----- EXTRACTED ENTRIES -----

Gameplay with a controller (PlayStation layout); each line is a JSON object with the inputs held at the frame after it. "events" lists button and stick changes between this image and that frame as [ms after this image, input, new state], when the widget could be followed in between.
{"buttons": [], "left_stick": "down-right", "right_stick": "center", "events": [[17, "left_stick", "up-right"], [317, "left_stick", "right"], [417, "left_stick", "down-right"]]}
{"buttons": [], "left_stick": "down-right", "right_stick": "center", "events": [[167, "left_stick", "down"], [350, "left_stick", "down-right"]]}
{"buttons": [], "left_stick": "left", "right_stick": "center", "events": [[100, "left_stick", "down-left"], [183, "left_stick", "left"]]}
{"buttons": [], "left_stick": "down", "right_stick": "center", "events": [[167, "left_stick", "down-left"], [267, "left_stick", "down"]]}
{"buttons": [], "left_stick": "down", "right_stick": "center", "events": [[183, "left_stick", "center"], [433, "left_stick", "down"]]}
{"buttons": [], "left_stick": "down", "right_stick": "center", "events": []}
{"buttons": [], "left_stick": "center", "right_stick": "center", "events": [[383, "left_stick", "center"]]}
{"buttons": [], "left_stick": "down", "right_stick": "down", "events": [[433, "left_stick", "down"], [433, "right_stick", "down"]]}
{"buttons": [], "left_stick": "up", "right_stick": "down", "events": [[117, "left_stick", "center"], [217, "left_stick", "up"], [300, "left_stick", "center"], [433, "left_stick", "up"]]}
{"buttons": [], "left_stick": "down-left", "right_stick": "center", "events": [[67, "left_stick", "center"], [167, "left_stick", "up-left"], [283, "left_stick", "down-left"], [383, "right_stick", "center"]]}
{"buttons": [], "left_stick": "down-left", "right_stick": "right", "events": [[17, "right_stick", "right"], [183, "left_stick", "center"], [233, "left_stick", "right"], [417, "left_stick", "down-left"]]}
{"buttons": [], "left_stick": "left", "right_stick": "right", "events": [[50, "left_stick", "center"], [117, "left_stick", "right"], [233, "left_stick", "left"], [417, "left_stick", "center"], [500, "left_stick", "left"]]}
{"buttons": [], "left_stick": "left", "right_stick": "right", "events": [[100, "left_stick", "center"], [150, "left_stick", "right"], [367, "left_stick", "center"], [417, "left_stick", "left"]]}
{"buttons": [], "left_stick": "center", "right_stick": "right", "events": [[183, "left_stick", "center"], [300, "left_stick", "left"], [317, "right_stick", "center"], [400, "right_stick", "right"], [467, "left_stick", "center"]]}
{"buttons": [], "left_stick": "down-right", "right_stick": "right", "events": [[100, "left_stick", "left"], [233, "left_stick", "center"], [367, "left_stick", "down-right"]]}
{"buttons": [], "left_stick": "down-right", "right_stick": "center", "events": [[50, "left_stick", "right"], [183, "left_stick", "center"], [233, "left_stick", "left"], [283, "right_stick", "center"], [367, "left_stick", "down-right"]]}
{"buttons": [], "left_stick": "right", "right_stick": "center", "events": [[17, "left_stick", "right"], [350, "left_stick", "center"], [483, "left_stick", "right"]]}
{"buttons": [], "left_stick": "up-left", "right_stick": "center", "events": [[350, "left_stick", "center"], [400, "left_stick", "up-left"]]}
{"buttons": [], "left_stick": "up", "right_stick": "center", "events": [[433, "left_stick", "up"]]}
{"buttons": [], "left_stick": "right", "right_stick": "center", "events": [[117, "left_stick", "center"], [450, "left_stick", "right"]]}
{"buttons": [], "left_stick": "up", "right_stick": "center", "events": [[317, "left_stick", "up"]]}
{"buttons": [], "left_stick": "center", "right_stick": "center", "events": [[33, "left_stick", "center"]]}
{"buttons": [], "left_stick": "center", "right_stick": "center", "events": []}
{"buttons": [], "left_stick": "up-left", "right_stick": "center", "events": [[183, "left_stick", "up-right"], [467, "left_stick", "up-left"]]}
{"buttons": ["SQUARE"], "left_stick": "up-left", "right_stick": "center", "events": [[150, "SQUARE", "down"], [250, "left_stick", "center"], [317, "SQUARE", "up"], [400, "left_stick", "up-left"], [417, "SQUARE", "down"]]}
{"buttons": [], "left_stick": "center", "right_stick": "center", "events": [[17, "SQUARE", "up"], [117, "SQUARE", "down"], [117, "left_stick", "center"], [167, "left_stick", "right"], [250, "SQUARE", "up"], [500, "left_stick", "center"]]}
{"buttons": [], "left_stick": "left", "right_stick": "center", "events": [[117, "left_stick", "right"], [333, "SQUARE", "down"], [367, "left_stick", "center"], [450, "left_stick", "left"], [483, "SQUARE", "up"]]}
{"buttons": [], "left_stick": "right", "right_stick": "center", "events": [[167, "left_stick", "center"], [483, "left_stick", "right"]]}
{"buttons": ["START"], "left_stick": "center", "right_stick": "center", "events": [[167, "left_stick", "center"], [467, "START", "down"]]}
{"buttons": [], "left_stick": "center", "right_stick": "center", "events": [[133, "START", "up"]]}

-----

_WHAT IS BEING ASKED_:
Copy out the records in full, matching every line character for character.

_EXERCISE ANSWER_:
Gameplay with a controller (PlayStation layout); each line is a JSON object with the inputs held at the frame after it. "events" lists button and stick changes between this image and that frame as [ms after this image, input, new state], when the widget could be followed in between.
{"buttons": [], "left_stick": "down-right", "right_stick": "center", "events": [[17, "left_stick", "up-right"], [317, "left_stick", "right"], [417, "left_stick", "down-right"]]}
{"buttons": [], "left_stick": "down-right", "right_stick": "center", "events": [[167, "left_stick", "down"], [350, "left_stick", "down-right"]]}
{"buttons": [], "left_stick": "left", "right_stick": "center", "events": [[100, "left_stick", "down-left"], [183, "left_stick", "left"]]}
{"buttons": [], "left_stick": "down", "right_stick": "center", "events": [[167, "left_stick", "down-left"], [267, "left_stick", "down"]]}
{"buttons": [], "left_stick": "down", "right_stick": "center", "events": [[183, "left_stick", "center"], [433, "left_stick", "down"]]}
{"buttons": [], "left_stick": "down", "right_stick": "center", "events": []}
{"buttons": [], "left_stick": "center", "right_stick": "center", "events": [[383, "left_stick", "center"]]}
{"buttons": [], "left_stick": "down", "right_stick": "down", "events": [[433, "left_stick", "down"], [433, "right_stick", "down"]]}
{"buttons": [], "left_stick": "up", "right_stick": "down", "events": [[117, "left_stick", "center"], [217, "left_stick", "up"], [300, "left_stick", "center"], [433, "left_stick", "up"]]}
{"buttons": [], "left_stick": "down-left", "right_stick": "center", "events": [[67, "left_stick", "center"], [167, "left_stick", "up-left"], [283, "left_stick", "down-left"], [383, "right_stick", "center"]]}
{"buttons": [], "left_stick": "down-left", "right_stick": "right", "events": [[17, "right_stick", "right"], [183, "left_stick", "center"], [233, "left_stick", "right"], [417, "left_stick", "down-left"]]}
{"buttons": [], "left_stick": "left", "right_stick": "right", "events": [[50, "left_stick", "center"], [117, "left_stick", "right"], [233, "left_stick", "left"], [417, "left_stick", "center"], [500, "left_stick", "left"]]}
{"buttons": [], "left_stick": "left", "right_stick": "right", "events": [[100, "left_stick", "center"], [150, "left_stick", "right"], [367, "left_stick", "center"], [417, "left_stick", "left"]]}
{"buttons": [], "left_stick": "center", "right_stick": "right", "events": [[183, "left_stick", "center"], [300, "left_stick", "left"], [317, "right_stick", "center"], [400, "right_stick", "right"], [467, "left_stick", "center"]]}
{"buttons": [], "left_stick": "down-right", "right_stick": "right", "events": [[100, "left_stick", "left"], [233, "left_stick", "center"], [367, "left_stick", "down-right"]]}
{"buttons": [], "left_stick": "down-right", "right_stick": "center", "events": [[50, "left_stick", "right"], [183, "left_stick", "center"], [233, "left_stick", "left"], [283, "right_stick", "center"], [367, "left_stick", "down-right"]]}
{"buttons": [], "left_stick": "right", "right_stick": "center", "events": [[17, "left_stick", "right"], [350, "left_stick", "center"], [483, "left_stick", "right"]]}
{"buttons": [], "left_stick": "up-left", "right_stick": "center", "events": [[350, "left_stick", "center"], [400, "left_stick", "up-left"]]}
{"buttons": [], "left_stick": "up", "right_stick": "center", "events": [[433, "left_stick", "up"]]}
{"buttons": [], "left_stick": "right", "right_stick": "center", "events": [[117, "left_stick", "center"], [450, "left_stick", "right"]]}
{"buttons": [], "left_stick": "up", "right_stick": "center", "events": [[317, "left_stick", "up"]]}
{"buttons": [], "left_stick": "center", "right_stick": "center", "events": [[33, "left_stick", "center"]]}
{"buttons": [], "left_stick": "center", "right_stick": "center", "events": []}
{"buttons": [], "left_stick": "up-left", "right_stick": "center", "events": [[183, "left_stick", "up-right"], [467, "left_stick", "up-left"]]}
{"buttons": ["SQUARE"], "left_stick": "up-left", "right_stick": "center", "events": [[150, "SQUARE", "down"], [250, "left_stick", "center"], [317, "SQUARE", "up"], [400, "left_stick", "up-left"], [417, "SQUARE", "down"]]}
{"buttons": [], "left_stick": "center", "right_stick": "center", "events": [[17, "SQUARE", "up"], [117, "SQUARE", "down"], [117, "left_stick", "center"], [167, "left_stick", "right"], [250, "SQUARE", "up"], [500, "left_stick", "center"]]}
{"buttons": [], "left_stick": "left", "right_stick": "center", "events": [[117, "left_stick", "right"], [333, "SQUARE", "down"], [367, "left_stick", "center"], [450, "left_stick", "left"], [483, "SQUARE", "up"]]}
{"buttons": [], "left_stick": "right", "right_stick": "center", "events": [[167, "left_stick", "center"], [483, "left_stick", "right"]]}
{"buttons": ["START"], "left_stick": "center", "right_stick": "center", "events": [[167, "left_stick", "center"], [467, "START", "down"]]}
{"buttons": [], "left_stick": "center", "right_stick": "center", "events": [[133, "START", "up"]]}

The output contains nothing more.